■ What you will do: Copy every line of the listing below without changing a single character, and keep each line in its original order.

Items listed in a dataset:
# # # # # # #
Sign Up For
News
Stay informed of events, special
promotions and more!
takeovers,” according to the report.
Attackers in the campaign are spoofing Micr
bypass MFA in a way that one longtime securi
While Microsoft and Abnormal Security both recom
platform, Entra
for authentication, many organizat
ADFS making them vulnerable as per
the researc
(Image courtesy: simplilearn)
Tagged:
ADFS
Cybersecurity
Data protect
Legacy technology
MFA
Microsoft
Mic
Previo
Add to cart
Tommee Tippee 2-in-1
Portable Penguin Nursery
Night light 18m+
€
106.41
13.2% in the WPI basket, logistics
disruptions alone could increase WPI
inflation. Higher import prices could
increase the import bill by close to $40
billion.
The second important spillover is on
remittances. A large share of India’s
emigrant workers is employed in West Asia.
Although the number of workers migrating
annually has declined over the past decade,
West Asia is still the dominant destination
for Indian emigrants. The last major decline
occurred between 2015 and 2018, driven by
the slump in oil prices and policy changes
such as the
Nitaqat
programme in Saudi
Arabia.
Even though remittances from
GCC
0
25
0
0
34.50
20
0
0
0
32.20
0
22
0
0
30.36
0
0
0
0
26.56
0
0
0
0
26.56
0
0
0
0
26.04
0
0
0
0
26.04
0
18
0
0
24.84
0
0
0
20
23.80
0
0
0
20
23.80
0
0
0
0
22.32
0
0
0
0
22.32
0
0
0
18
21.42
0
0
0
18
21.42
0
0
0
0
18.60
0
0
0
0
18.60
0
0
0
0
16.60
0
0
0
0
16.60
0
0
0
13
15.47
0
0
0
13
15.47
# # # # # # #
■ Finished task:
Sign Up For
News
Stay informed of events, special
promotions and more!
takeovers,” according to the report.
Attackers in the campaign are spoofing Micr
bypass MFA in a way that one longtime securi
While Microsoft and Abnormal Security both recom
platform, Entra
for authentication, many organizat
ADFS making them vulnerable as per
the researc
(Image courtesy: simplilearn)
Tagged:
ADFS
Cybersecurity
Data protect
Legacy technology
MFA
Microsoft
Mic
Previo
Add to cart
Tommee Tippee 2-in-1
Portable Penguin Nursery
Night light 18m+
€
106.41
13.2% in the WPI basket, logistics
disruptions alone could increase WPI
inflation. Higher import prices could
increase the import bill by close to $40
billion.
The second important spillover is on
remittances. A large share of India’s
emigrant workers is employed in West Asia.
Although the number of workers migrating
annually has declined over the past decade,
West Asia is still the dominant destination
for Indian emigrants. The last major decline
occurred between 2015 and 2018, driven by
the slump in oil prices and policy changes
such as the
Nitaqat
programme in Saudi
Arabia.
Even though remittances from
GCC
0
25
0
0
34.50
20
0
0
0
32.20
0
22
0
0
30.36
0
0
0
0
26.56
0
0
0
0
26.56
0
0
0
0
26.04
0
0
0
0
26.04
0
18
0
0
24.84
0
0
0
20
23.80
0
0
0
20
23.80
0
0
0
0
22.32
0
0
0
0
22.32
0
0
0
18
21.42
0
0
0
18
21.42
0
0
0
0
18.60
0
0
0
0
18.60
0
0
0
0
16.60
0
0
0
0
16.60
0
0
0
13
15.47
0
0
0
13
15.47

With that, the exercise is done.